Participei de um projeto neste último mês que de forma bem prática e profunda fortaleceu e deu mais clareza sobre atitudes que são fundamentais para que o espaço de criação esteja sempre aberto para atender o que de novo está chegando.

É isso que tenho feito todos os dias, criar e me reinventar para o que está surgindo. Isso é o que permite uma navegação mais fluída na realidade de hoje.

Por meio da Teoria U e do Teatro da Presença Social, metodologia e componente experimental desenvolvidos por Otto Scharmer e Arawana Hayashi, pra trabalhar processos de transformação, analisamos como trazer valor e sustentabilidade para um produto importante do grupo.

Em 5 reuniões trabalhamos a jornada U de esvaziamento, conexão, e ação a partir do que emerge, e a cada reunião aprimoramos habilidades que levaram a propor ações representativas, e eficazes para a questão.

Entre as competências mais relevantes que usamos está a escuta, dificilmente vemos esta competência mencionada nas organizações, mas atuar em um entorno volátil exige que ela seja desenvolvida.

A jornada U acontece com alto grau de atenção para a escuta: a escuta aos outros e a si mesmo.

O uso das sensações do corpo, do espelhamento e de palavras diretas e espontâneas estimula a prática do ouvir. Um ouvir além das frases automáticas e longas que são utilizadas como fruto da elaboração mental que atende padrões comuns na nossa cultura.

Neste trabalho, a escuta mostrou que um termo usado pelo grupo causava desconexão com público alvo e que era preciso quebrar este paradigma interno.

A observação foi outra competência muito importante. Com um foco em perguntas generativas a Teoria U estimula a observação dos gestos, da respiração, do movimento do coletivo e assim contribui para aumentar a consciência sobre a voz interna que precisa ser silenciada para então focar atenção ao fato, ao que está ocorrendo.

Em um movimento de confiança, o grupo observou que a expansão do seu produto requer a integração de polos opostos presentes na comunidade e que respeitar as velocidades diferentes mantém o produto alinhado com a essência.

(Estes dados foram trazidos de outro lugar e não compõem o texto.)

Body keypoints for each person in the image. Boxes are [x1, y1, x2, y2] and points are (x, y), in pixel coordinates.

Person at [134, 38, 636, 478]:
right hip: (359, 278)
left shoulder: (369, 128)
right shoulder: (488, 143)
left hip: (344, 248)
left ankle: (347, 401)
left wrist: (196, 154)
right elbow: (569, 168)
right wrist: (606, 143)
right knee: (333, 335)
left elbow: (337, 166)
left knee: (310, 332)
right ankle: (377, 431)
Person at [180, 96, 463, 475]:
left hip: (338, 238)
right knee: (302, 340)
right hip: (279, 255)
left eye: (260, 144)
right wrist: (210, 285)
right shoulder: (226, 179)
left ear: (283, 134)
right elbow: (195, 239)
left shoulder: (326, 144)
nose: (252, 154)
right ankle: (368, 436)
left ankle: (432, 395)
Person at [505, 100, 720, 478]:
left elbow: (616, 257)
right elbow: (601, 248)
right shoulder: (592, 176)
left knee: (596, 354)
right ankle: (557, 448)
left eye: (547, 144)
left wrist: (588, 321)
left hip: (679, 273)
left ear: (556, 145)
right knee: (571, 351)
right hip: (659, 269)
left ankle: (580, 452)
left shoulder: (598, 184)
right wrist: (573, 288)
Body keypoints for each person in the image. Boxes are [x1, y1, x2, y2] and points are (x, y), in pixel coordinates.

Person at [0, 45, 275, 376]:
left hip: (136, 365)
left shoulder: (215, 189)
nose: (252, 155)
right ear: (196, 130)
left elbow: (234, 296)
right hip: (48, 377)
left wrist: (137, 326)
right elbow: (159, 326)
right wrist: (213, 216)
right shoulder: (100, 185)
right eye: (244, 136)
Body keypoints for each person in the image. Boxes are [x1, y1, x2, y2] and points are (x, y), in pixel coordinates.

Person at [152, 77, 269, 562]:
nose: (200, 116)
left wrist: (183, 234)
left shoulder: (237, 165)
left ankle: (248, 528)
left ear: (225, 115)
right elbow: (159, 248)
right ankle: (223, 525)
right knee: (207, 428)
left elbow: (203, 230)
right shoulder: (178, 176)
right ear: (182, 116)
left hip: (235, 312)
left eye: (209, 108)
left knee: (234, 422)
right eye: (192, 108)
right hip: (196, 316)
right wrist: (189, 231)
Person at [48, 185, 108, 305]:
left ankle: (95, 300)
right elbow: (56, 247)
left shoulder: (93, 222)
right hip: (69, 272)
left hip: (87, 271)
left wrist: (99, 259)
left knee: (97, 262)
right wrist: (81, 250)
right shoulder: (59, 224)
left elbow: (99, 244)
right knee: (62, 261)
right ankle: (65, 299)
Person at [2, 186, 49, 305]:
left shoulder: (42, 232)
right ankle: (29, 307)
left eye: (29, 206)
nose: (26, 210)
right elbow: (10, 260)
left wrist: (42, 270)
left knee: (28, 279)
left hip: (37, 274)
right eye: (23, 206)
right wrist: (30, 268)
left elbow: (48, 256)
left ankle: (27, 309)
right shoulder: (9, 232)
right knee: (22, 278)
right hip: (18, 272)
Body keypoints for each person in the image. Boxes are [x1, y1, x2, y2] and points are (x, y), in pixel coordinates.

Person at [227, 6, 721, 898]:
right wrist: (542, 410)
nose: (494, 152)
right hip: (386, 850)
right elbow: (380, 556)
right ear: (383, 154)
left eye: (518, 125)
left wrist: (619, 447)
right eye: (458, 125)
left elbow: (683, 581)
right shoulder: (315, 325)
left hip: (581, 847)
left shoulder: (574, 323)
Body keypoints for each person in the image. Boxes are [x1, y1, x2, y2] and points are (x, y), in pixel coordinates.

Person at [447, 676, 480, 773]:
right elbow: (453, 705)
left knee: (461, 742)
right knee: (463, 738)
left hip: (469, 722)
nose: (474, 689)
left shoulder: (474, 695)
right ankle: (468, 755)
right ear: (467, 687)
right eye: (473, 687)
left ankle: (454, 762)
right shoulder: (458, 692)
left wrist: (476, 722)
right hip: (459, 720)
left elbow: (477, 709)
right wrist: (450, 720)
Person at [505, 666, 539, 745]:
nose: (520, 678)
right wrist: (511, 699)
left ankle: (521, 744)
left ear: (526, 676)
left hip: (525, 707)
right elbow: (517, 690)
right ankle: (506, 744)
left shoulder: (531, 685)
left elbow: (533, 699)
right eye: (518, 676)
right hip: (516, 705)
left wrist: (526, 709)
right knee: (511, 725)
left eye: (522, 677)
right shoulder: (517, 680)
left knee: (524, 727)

De diferentes formas o uso da Teoria U estimula a percepção dos detalhes dos acontecimentos e das sensações e desenvolve a presença.

Com presença a ação se torna mais eficaz e direta, voltada às questões-chave dos conflitos, e normalmente leva a uma situação em que é mais fácil visualizar a solução.

O resultado final foi gratificante, as iniciativas que emergiram serão levadas à campo para experimento, um resultado da integração da palavra, pensamento e ação do grupo, e o comprometimento, a confiança e a energia para seguir adiante foram potencializadas.

Estas três competências abrem caminhos para lidar com um estado de realidade sempre novo. Elas aumentam percepção, e dão ritmo ao movimento de focalizar e ampliar gerando fluidez nas ações coletivas.

Mudar exige coragem, e para deixar ir o que não lhe serve e se abrir para o que quer emergir escute, observe e esteja presente!